PARIS (Reuters) - Carrefour, the world’s No.2 retailer, expects a tough 2010 and is reviewing its Belgian operations, it said on Friday, as it posted a plunge in profits due to asset writedowns and a weak performance in France.
“I don’t see any significant improvement in the short term in the economic environment,” Chief Executive Lars Olofsson told a news conference. “That means very clearly...that we have to rely on our own performance (to drive growth).”
Carrefour, number two behind U.S. group Wal-Mart, launched a three-year transformation plan in June to tackle underperformance in its main western European markets, including making 4.5 billion euros ($6.1 billion) of savings.

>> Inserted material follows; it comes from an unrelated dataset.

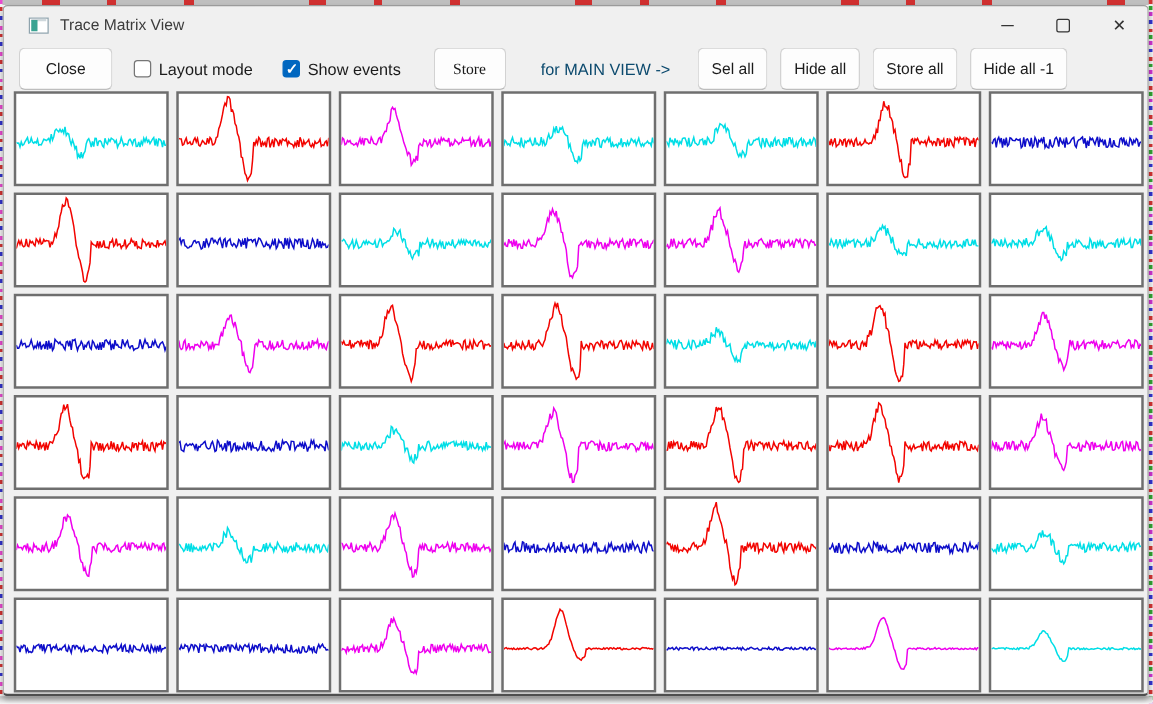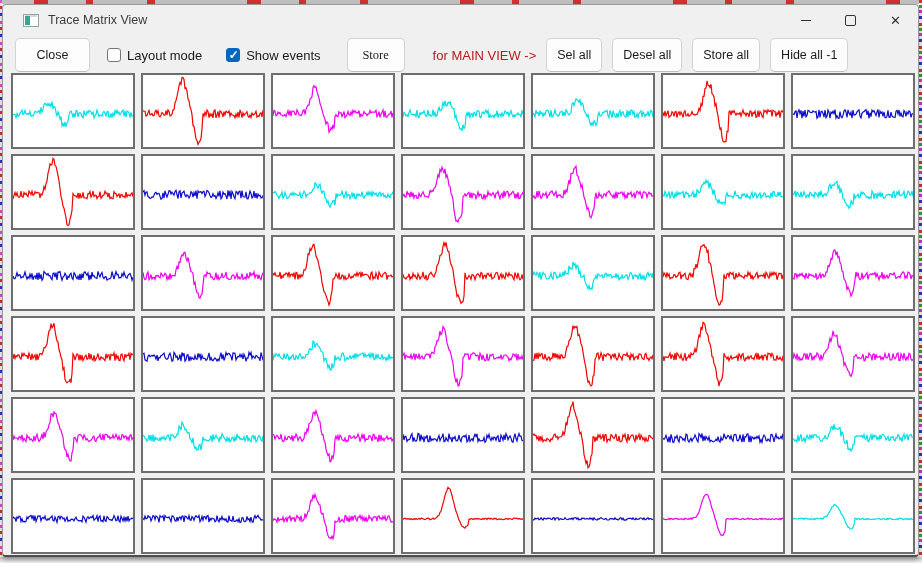"for MAIN VIEW ->" .mainview-label { color: #b91c1c -> #0c4a6e }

The group said on Friday it would cut 500 million euros of costs this year, up from its previous goal of 450 million, and would continue to use savings from negotiating more favourable purchasing deals with suppliers to cut prices.
It will also meet worker representatives next week to discuss the future of its Belgian operations, which have struggled for years amid intense competition from rivals like Delhaize and Colruyt.

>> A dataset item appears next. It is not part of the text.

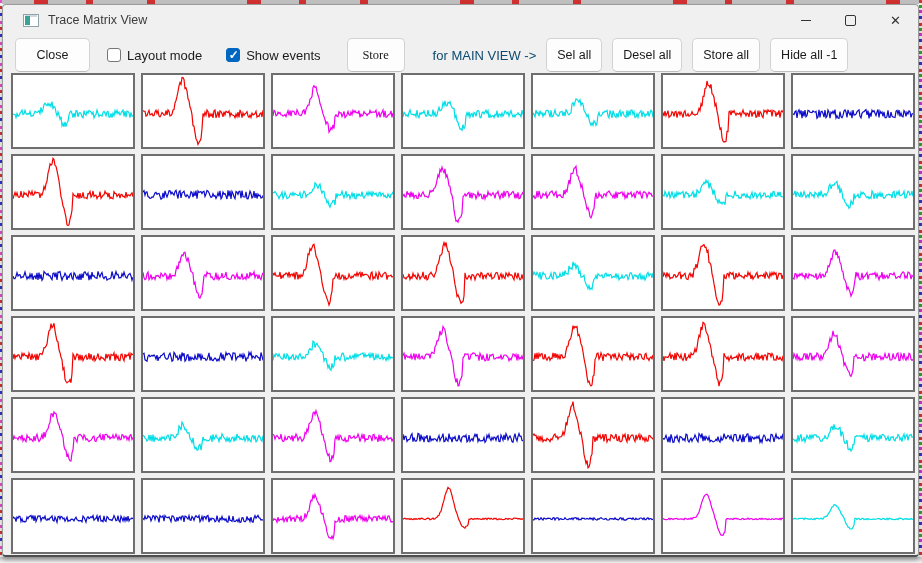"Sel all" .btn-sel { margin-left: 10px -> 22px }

Olofsson said his “firm intention” was to remain in Belgium, where the group employs about 16,000 people, but that it would have to be on a “redefined footing.” He declined to comment further or to discuss whether there would be job losses.
Retailers across the world are struggling amid signs a tentative economy recovery has yet to boost consumer spending and fears that steps to bring down government deficits, like raising taxes, could hit confidence in the months ahead.

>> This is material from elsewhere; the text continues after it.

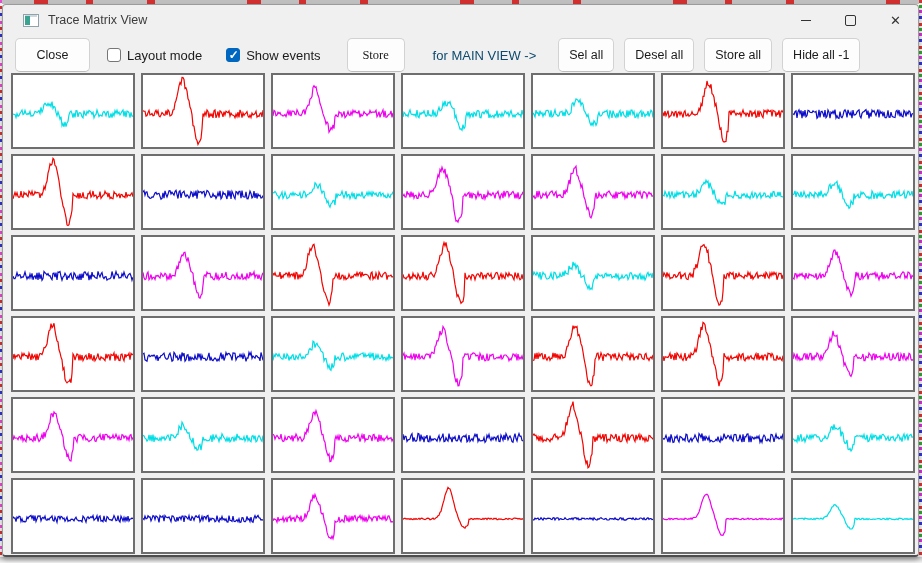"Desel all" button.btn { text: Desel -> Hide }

Wal-Mart gave a profit outlook on Thursday that disappointed analysts.
Carrefour, which has over 15,500 stores in 35 countries, said operating profit before one-off items fell 16 percent to 2.78 billion euros last year, hit by a 1.2 percent fall in sales to 85.96 billion and price cuts to lure cash-strapped shoppers.
That was in line with its own forecast, but included a 27 percent drop in French profits, which analysts said was weaker than expected and particularly disappointing given the firm beat forecasts with 590 million euros of cost cuts in 2009.
“They’re investing more in France than elsewhere,” said Bernstein analyst Chris Hogbin. “(It) shows the task they have ahead of them.”
At 1200 GMT Carrefour shares, which have outperformed the DJ Stoxx European retail index by 19 percent this year on hopes for its turnaround plan, were down 1.5 percent.
Carrefour’s shares trade at about 15.2 times earnings forecasts for 2010, above Wal-Mart on 15 and Britain’s Tesco on 13.2, according to Reuters data.
“We believe that Carrefour’s premium for ‘recovery’ is unjustified,” said RBS analyst Justin Scarborough, keeping a “sell” rating on the shares.
Olofsson said on the sidelines of the news conference that he believed Carrefour had “touched the bottom” in France.
Net profit plunged 70 percent to 385 million euros, hit by 1.1 billion euros of one-off charges mainly due to a write-down of assets in Italy.
That was well below analysts’ average forecast of 917 million euros in a Reuters poll, but was offset by news the group is selling its 20 percent stake in Italian retailer Finiper and cancelled an option to buy the remaining 80 percent.
That would cut debt by 450 million euros and remove off-balance liabilities of 850 million, Carrefour said.
Capital spending was 2.14 billion euros in 2009 and the group said it would invest a similar amount this year.
It will focus on rolling out new store formats that have proved successful in France, like discount chain Dia, as well as expanding in faster-growing markets like Brazil and China.
The firm also reaffirmed its aim to set up a cash-and-carry business in India with a local partner in 2010.
It kept an unchanged dividend of 1.08 euros.